Глава 4

Две ночи спустя Алек и Таня ожесточенно спорили о целесообразности ее нахождения в больнице. Она была рассудительна, а он не был готов к такому шквалу вопросов.

— Таня, я в состоянии позаботиться о тебе здесь.

— Что ты скрываешь?

— Много вещей, которых ты не поймешь.

— Я юрист по специальности. Ты не будешь обвинен в… — ее спину обожгла боль, — убийстве.

Боль, которую она почувствовала, охватила всю спину.

— Тебе необходимо прилечь, сейчас же. — Алек принудительно уложил ее на гору подушек.

— Неужели ты его убил?

Он вздохнул.

— Сейчас это не важно.

— Все так туманно, я не в силах вспомнить.

— Со временем память вернется. — «И да поможет тебе бог, когда это случится», — хотелось ему добавить. — Отдыхай! Мы поговорим об этом позже.
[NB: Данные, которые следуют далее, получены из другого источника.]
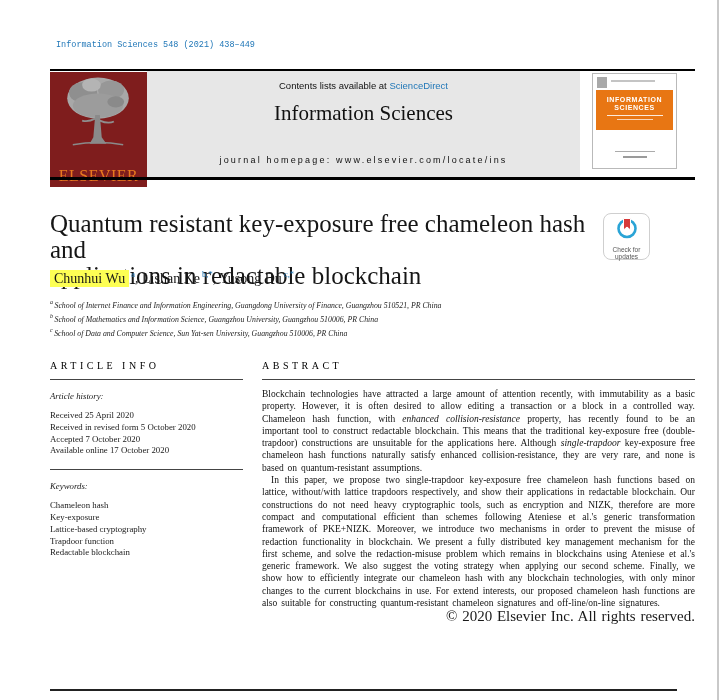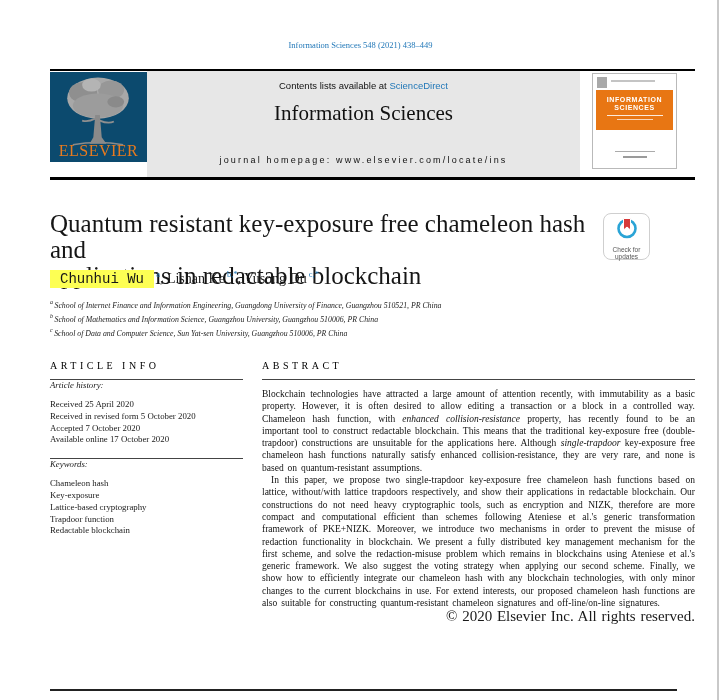--- a/index.html
+++ b/index.html
@@ -18,8 +18,8 @@
   .abs{position:absolute;}
 
   
-  .citation{top:40px;left:38px;width:645px;text-align:center;
-    font-family:Liberation Serif, serif;font-size:8.5px;color:var(--link-blue);}
+  .citation{top:40px;left:56px;width:645px;
+    font-family:Liberation Mono, monospace;font-size:8.5px;color:var(--link-blue);}
 
   
   .rule-top{top:69px;left:50px;width:645px;height:2px;background:#000;}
— Нет, я не хочу спать. Я постоянно только это и делаю. Пожалуйста, ты должен со мной поговорить… — Ее голос умолк, глаза закрылись.

— Теперь спи.

Ее веки, встрепенувшись, открылись, и Таня взглянула на него. Момент сопротивления. Он вновь послал ей безмолвный приказ. Это было легко. Ее разум представлял собой беспорядочную и хаотично запутанную мешанину, терпеливо ожидающую того, кто возьмется в ней разобраться. А сейчас Тане хотелось спокойствия.

— По-моему, я сейчас усну, — сонно пробормотала она. Ее глаза медленно закрылись, дыхание стало глубоким.

Бежали минуты.

Летели часы.

Таня слышала собственное дыхание. Тяжелое и учащенное. Сердце колотилось в груди. Огромный кулак все бил и бил ее. Она потянулась к мужчине, чтобы остановить его. Он схватил ее за плечи. Перед ее глазами предстало лицо. Ее звали по имени и просили проснуться.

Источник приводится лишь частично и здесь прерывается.